In the other half of the exhibit, Jenks’ photographs are a juxtaposition to Nordbye’s with vibrant pops of yellows and blues.

“I'm drawn to colours, I like bright blues and yellows,” said Jenks. “I actually do a little bit of black and white but not as much, it's not what my main focus is.”

When Jenks is trekking in the mountains, she keeps a keen eye for interesting lines and textures.

“If you look at a lot of my things you’ll see, not every one of them but quite a few of them, you’ll see some diagonal lines,” said Jenks while pointing to her photos.

Nordbye, while has a similar approach, looks for “natures sculptures” made by the elements, as well as light and shadows, and textures.
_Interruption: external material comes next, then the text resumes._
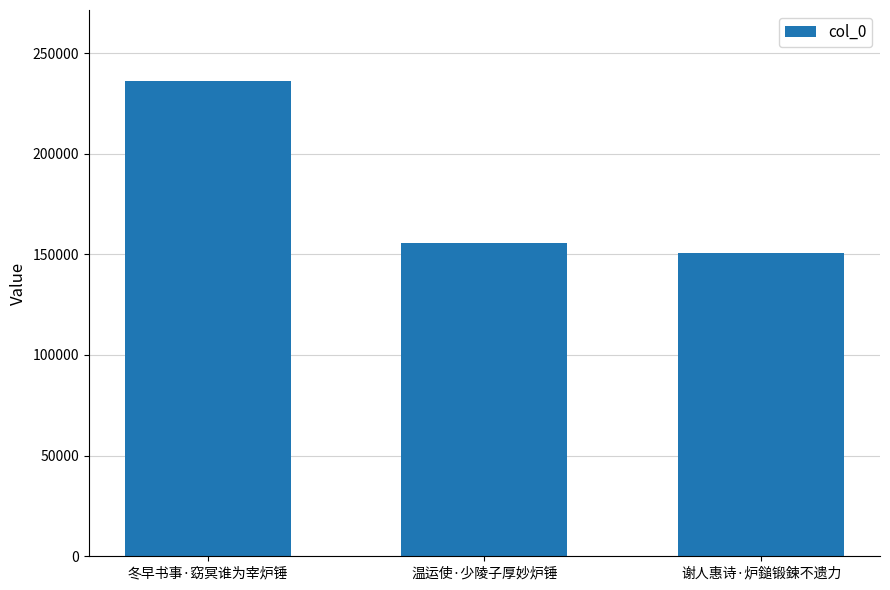

Where is the data nearest to the value 193224?

温运使·少陵子厚妙炉锤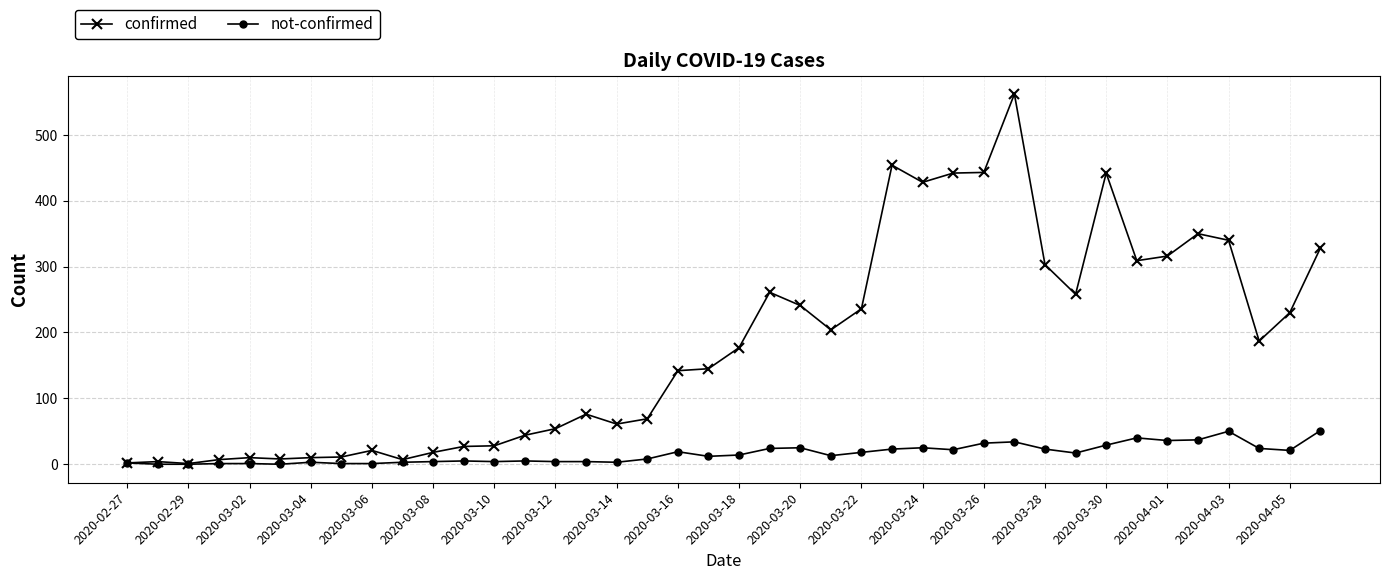

Which series has the widest spread of values?

confirmed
“I spend a lot of time in the snow and ice,” he said. “Often I’m drawn to what I describe as natures sculptures, that are these creations of nature through wind, rain, sun, snow, ice, [which] can sculpt these beautiful or amazing structures.”

The pair are feeling grateful to exhibit their work at artsPlace as Jenks says not many galleries consider photography to be art.

“We found that a lot of galleries don’t consider photography to be art,” she said. “It’s really nice to find it the gallery but that celebrates all kinds of art, including photography.”

Jenks and Nordbye met through multiple photography workshops where they were asked to start hiking with another Canmore photographer, Amy Liu.

Since then, the three photogs, alongside others, have been marching through the landscapes capturing their own take of the photogenic scenes. Jenks, Nordbye and Liu recently were exhibited together early in the year in the Three Sisters Gallery at Elevation Place for the Exposure Photography Festival.

“I just love to print and so anytime to exhibit is awesome, but then to exhibit with a great friend who shares a similar interest in adventuring, and a similar interest in photography is that much better,” said Nordbye.